PROBLEM DETAILS:
Quote every line of the data below verbatim, but leave the pictures out.

═══ DATA SHOWN

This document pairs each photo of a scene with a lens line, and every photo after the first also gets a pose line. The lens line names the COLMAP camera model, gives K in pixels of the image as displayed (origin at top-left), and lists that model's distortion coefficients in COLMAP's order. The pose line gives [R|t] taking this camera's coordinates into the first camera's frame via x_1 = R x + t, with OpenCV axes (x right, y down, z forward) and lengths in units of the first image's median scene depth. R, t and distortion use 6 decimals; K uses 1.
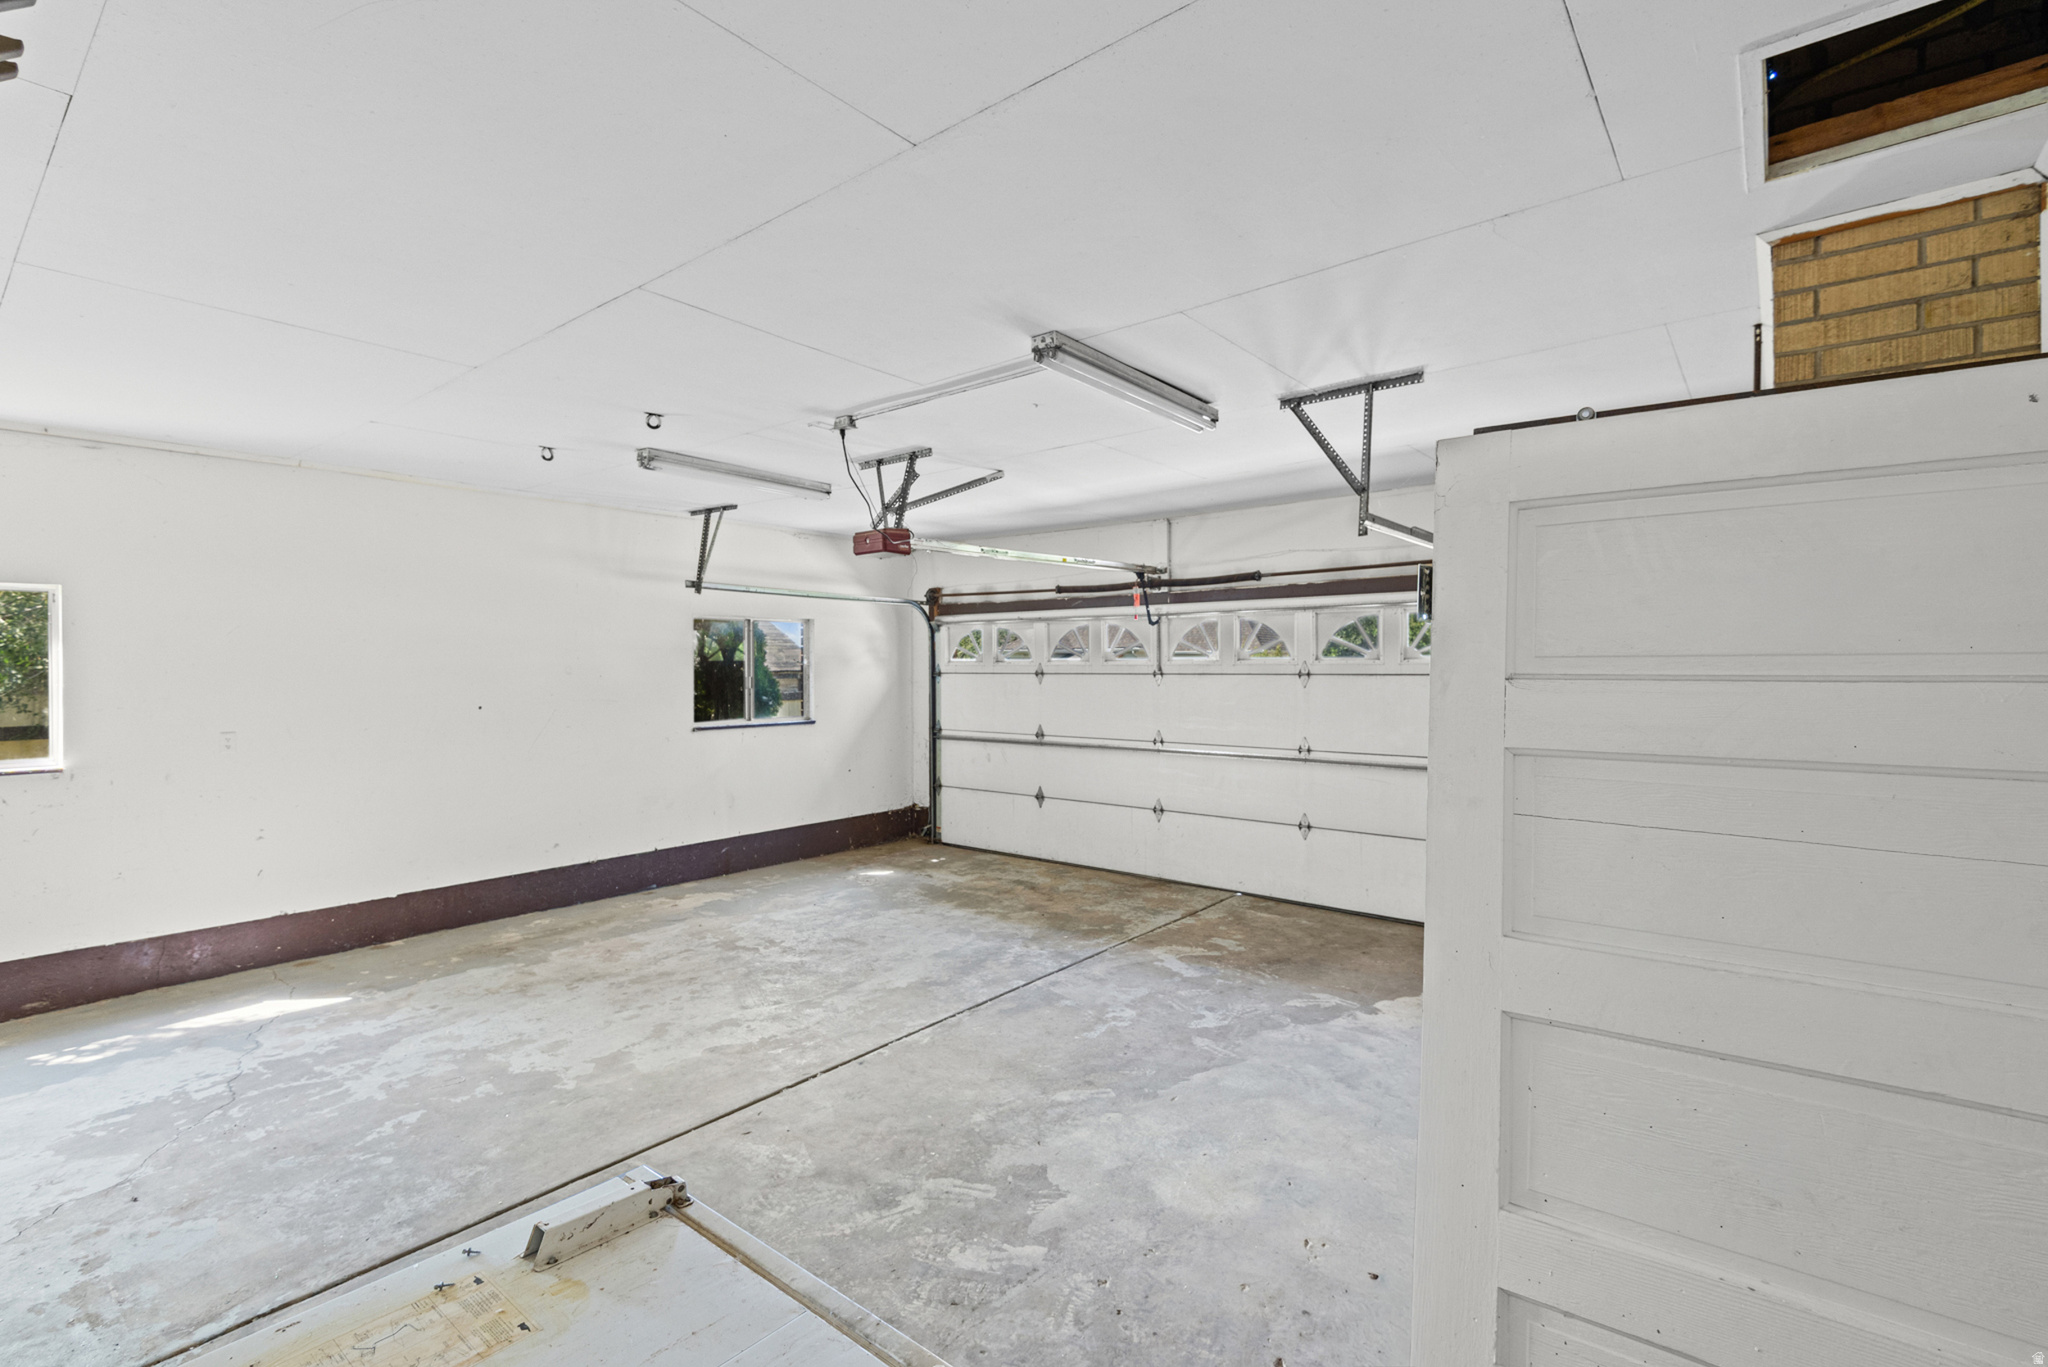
lens RADIAL K [[934.1, 0, 1024.0], [0, 934.1, 683.5], [0, 0, 1]] dist [0.000507, 0.000066]
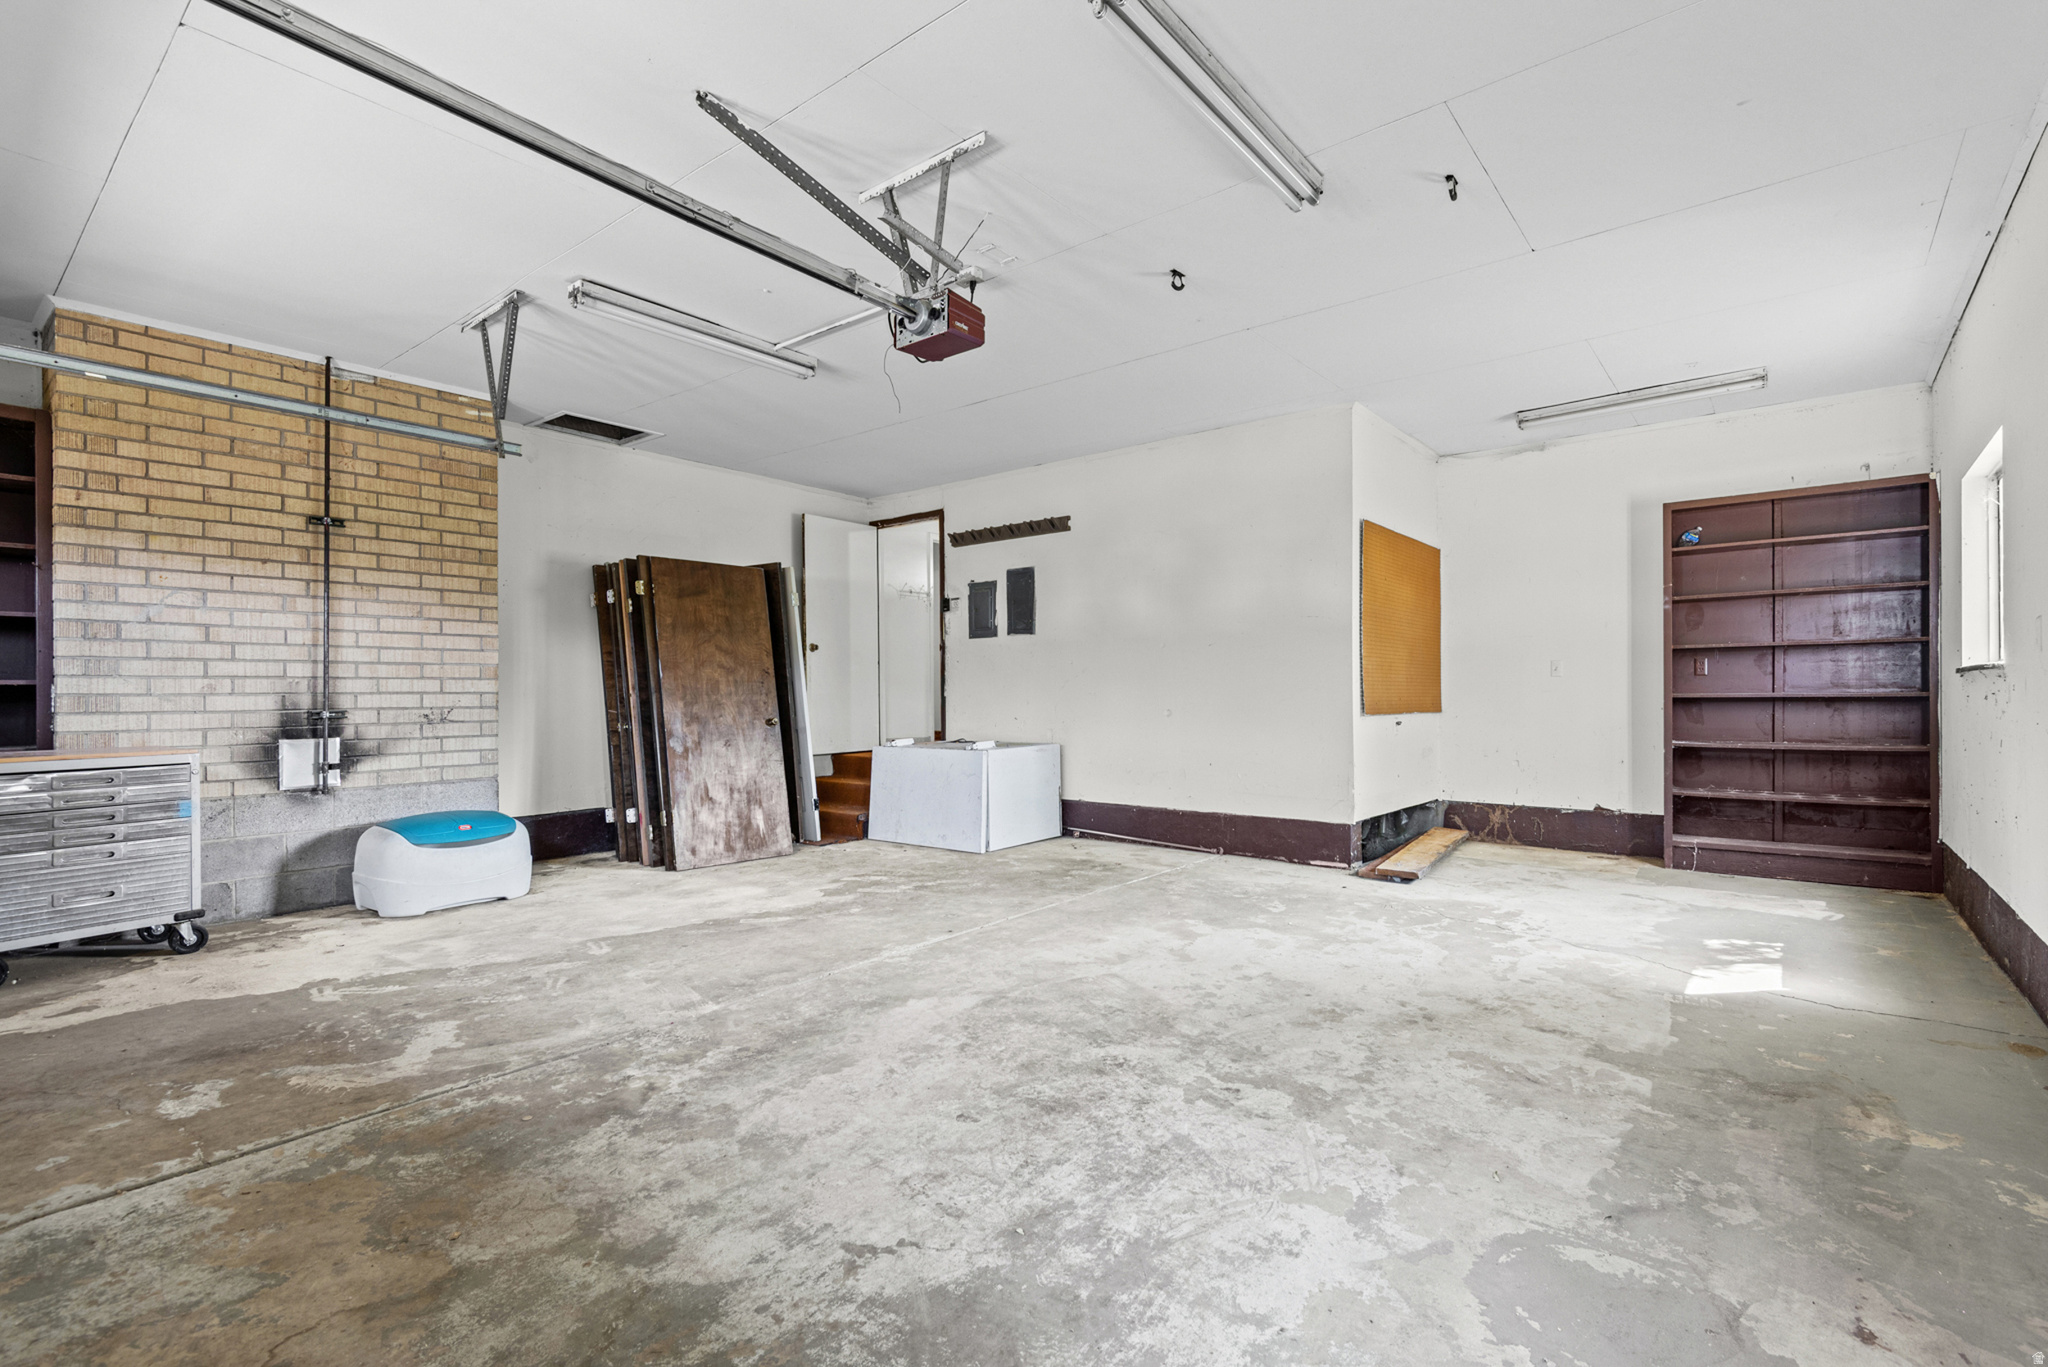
lens RADIAL K [[934.1, 0, 1024.0], [0, 934.1, 683.5], [0, 0, 1]] dist [0.000507, 0.000066]
pose [[-0.999974, 0.007060, 0.001381, -0.192802], [0.007073, 0.999927, 0.009817, 0.079416], [-0.001311, 0.009827, -0.999951, 1.518237]]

══════

RESPONSE AREA:
This document pairs each photo of a scene with a lens line, and every photo after the first also gets a pose line. The lens line names the COLMAP camera model, gives K in pixels of the image as displayed (origin at top-left), and lists that model's distortion coefficients in COLMAP's order. The pose line gives [R|t] taking this camera's coordinates into the first camera's frame via x_1 = R x + t, with OpenCV axes (x right, y down, z forward) and lengths in units of the first image's median scene depth. R, t and distortion use 6 decimals; K uses 1.
lens RADIAL K [[934.1, 0, 1024.0], [0, 934.1, 683.5], [0, 0, 1]] dist [0.000507, 0.000066]
lens RADIAL K [[934.1, 0, 1024.0], [0, 934.1, 683.5], [0, 0, 1]] dist [0.000507, 0.000066]
pose [[-0.999974, 0.007060, 0.001381, -0.192802], [0.007073, 0.999927, 0.009817, 0.079416], [-0.001311, 0.009827, -0.999951, 1.518237]]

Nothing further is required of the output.